When used in conjunction with an ADC, the sample-and-hold is held constant for the duration of the conversion time. This allows the ADC to convert a constant voltage to digital form and avoids the quantization error.
A basic illustration of this process is shown in Figure 8. When compared to the conversion in Figure 7, you can see that a more accurate value of the analog input at the desired sample point is achieved.
Sampling: In A/D conversion, an analog waveform is sampled at a given point and the sampled value is then converted to a binary number. Since it takes a certain interval of time to accomplish the conversion, the number of samples of an analog waveform during a given period of time is limited.
For example, if a certain ADC can make one conversion in 1 ms, it can make 1000 conversions in one second. That is, it can convert 1000 different analog values to digital form in a one-second interval.
In order to represent an analog waveform, the sample rate must be greater than twice the maximum frequency component of the analog signal. The theoretical minimum limit of the sampling rate is known as the Nyquist rate or frequency. At the Nyquist rate, an analog signal is sampled and converted two times per cycle.
In practice, however, a signal must be sampled more than twice per cycle. Obviously, a greater number of samples per cycle of the analog signal results in a more accurate representation of the analog signal. This is illustrated in Figure 9 for two different sample rates. The light blue waveforms are the sample-and-hold outputs for two sample rates. As you can see, the higher rate produces a more accurate result.

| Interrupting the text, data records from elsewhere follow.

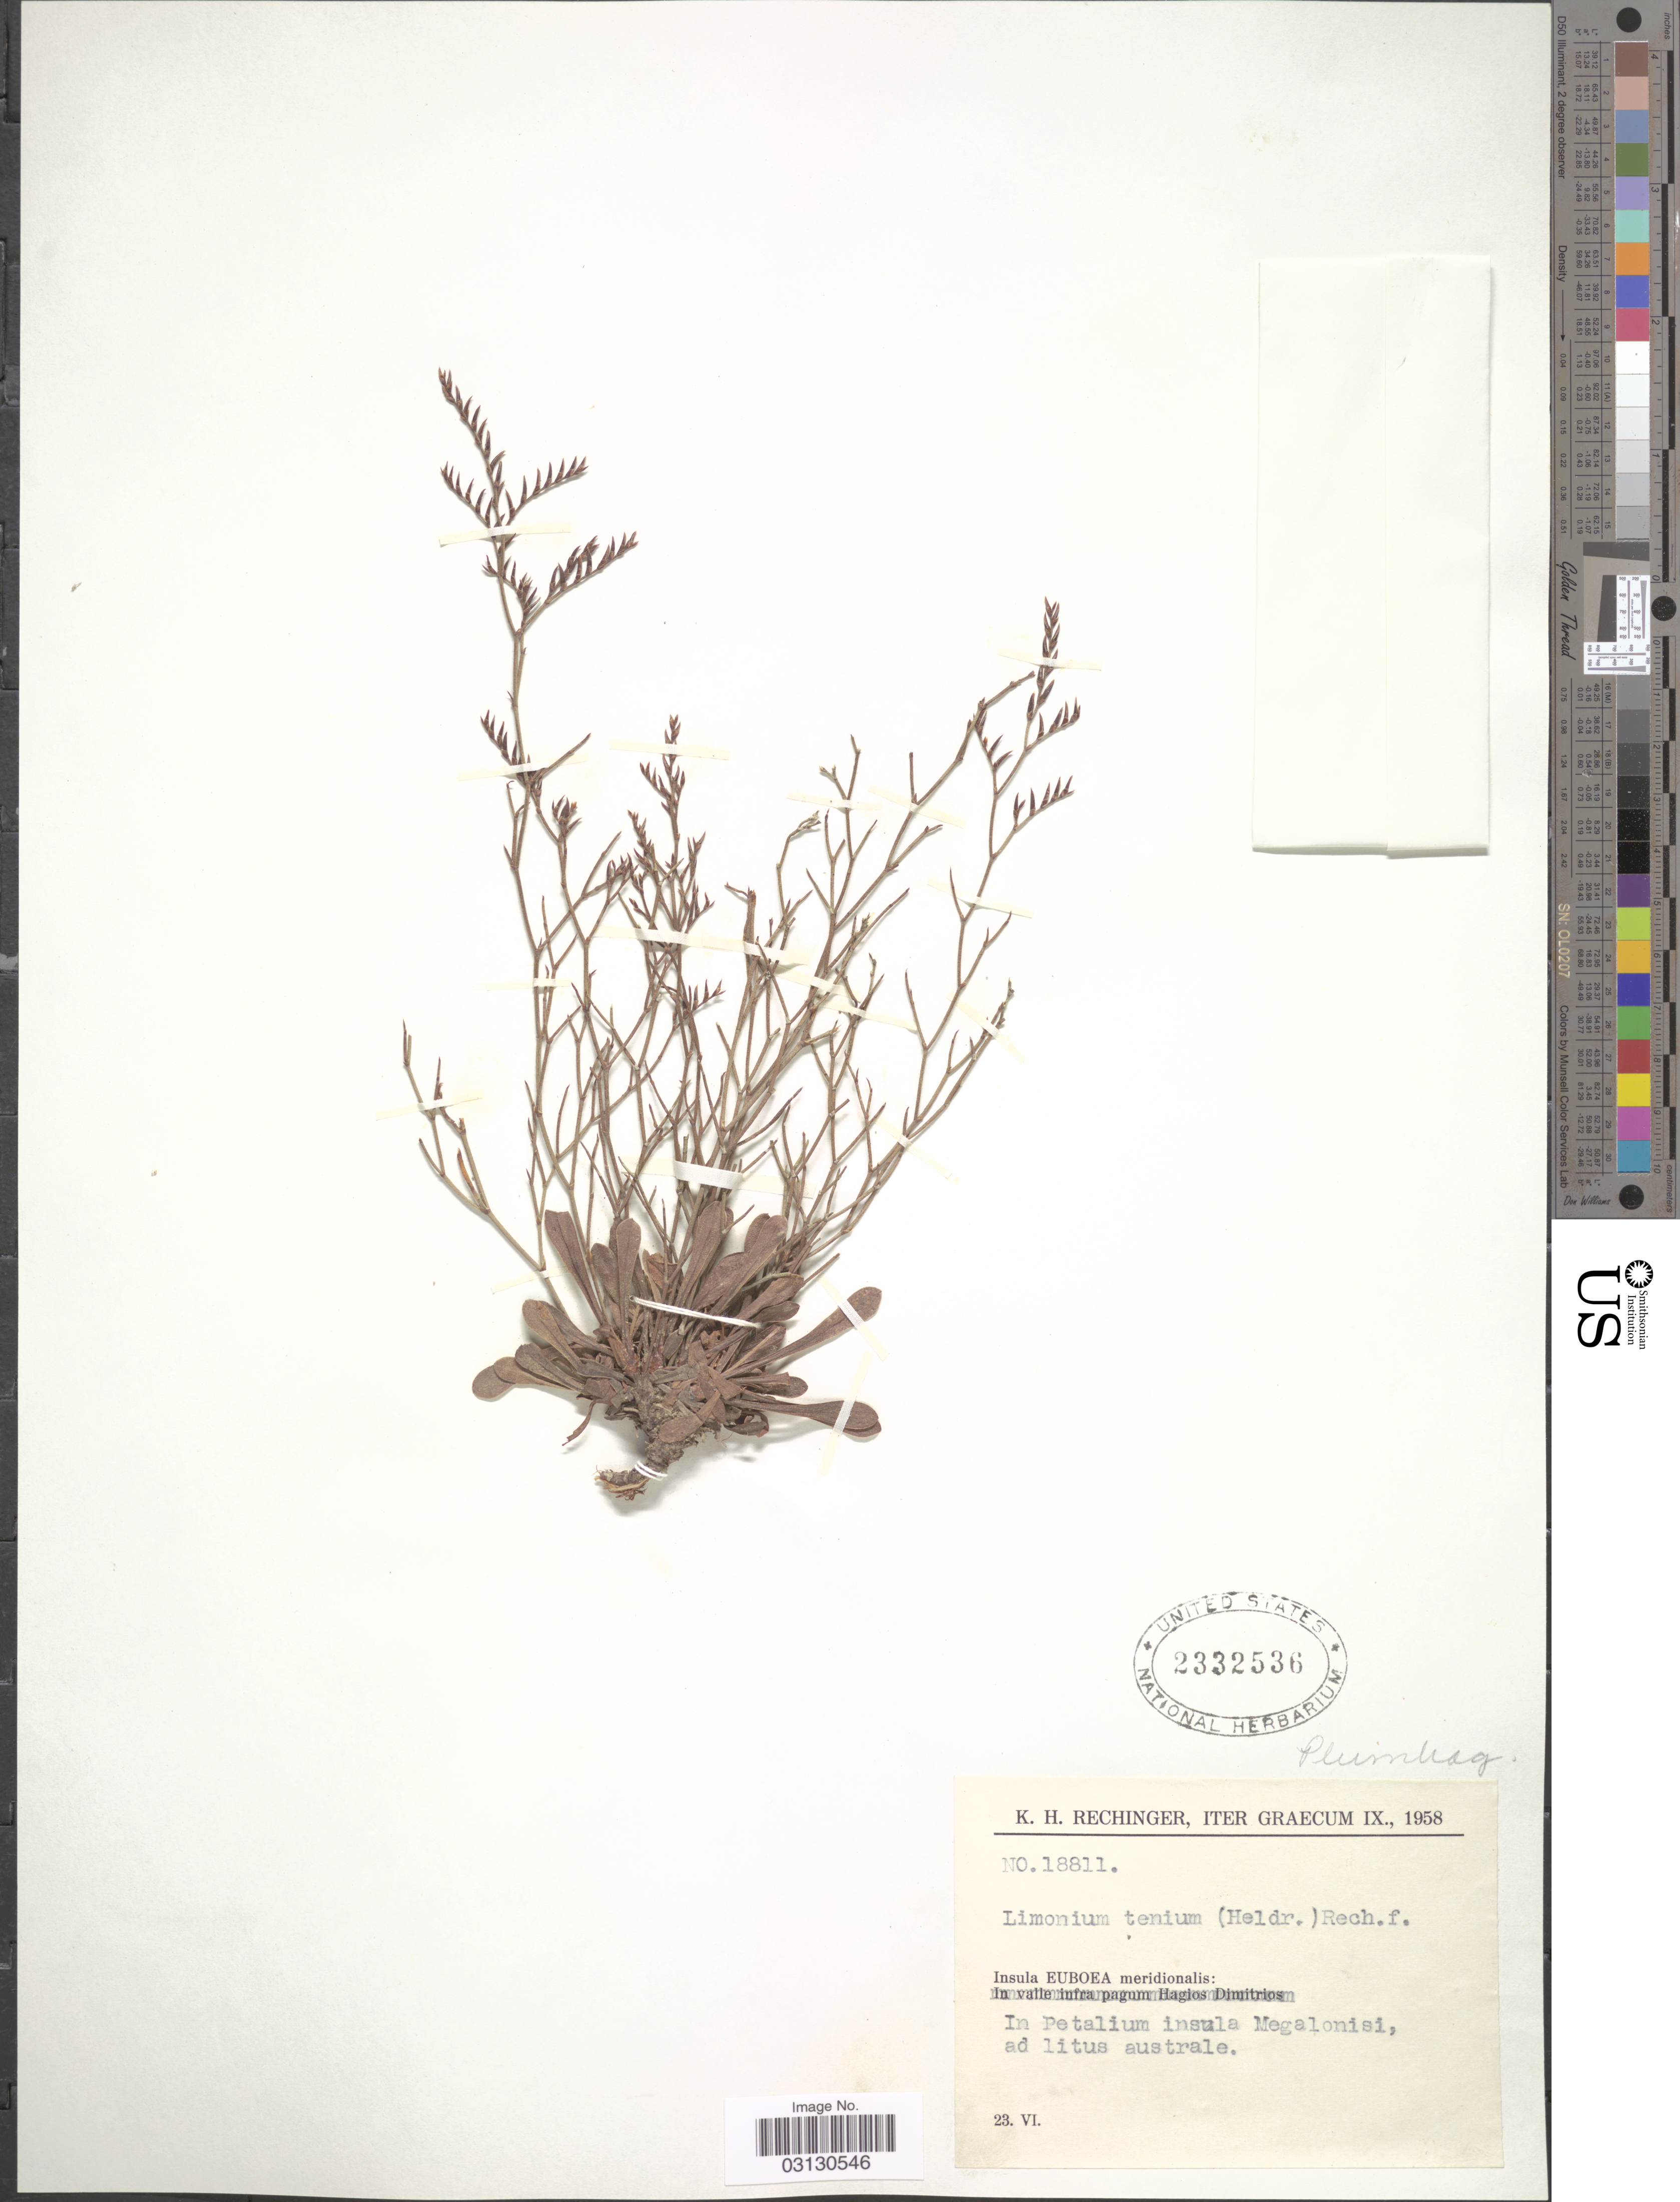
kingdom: Plantae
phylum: Tracheophyta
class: Magnoliopsida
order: Caryophyllales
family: Plumbaginaceae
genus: Limonium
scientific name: Limonium tenium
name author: (Heldr.) Rech. f.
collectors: K. H. Rechinger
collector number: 18811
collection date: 1958-06-23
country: Greece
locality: Insula EUBOEA meridionalis: In Petalium insula Megalonisi, ad litus australe.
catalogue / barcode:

Flash Method of Analog-to-Digital Conversion
Several methods can be used in analog-to-digital conversion, and we will briefly look at one called the simultaneous or flash method. Another commonly used method is known as successive approximation.
The flash method uses several comparators to compare reference voltages with the analog input from a sample-and-hold circuit. When the analog voltage exceeds the reference level for a given comparator, a high-level output is produced by the comparator.
Figure 10 shows a simplified flash ADC that uses seven comparators for a conversion to three binary bits. The comparator outputs go to a priority encoder, which is a digital circuit that produces a binary output code that represents the level of the input. A 4-bit ADC of this type requires fifteen comparators. In general, 2n – 1 comparators are required for conversion to an n-bit binary code.
The large number of comparators necessary for a practical size binary code is one disadvantage of the flash method. Its chief advantage is that it provides a fast conversion time. The resistive voltage-divider sets the reference voltage for each comparator.
The output of each comparator is connected to an input of the priority encoder. A start-conversion pulse for each sampled level enables the encoder, and an encoder produces a 3-bit code representing the value of the sampled analog level.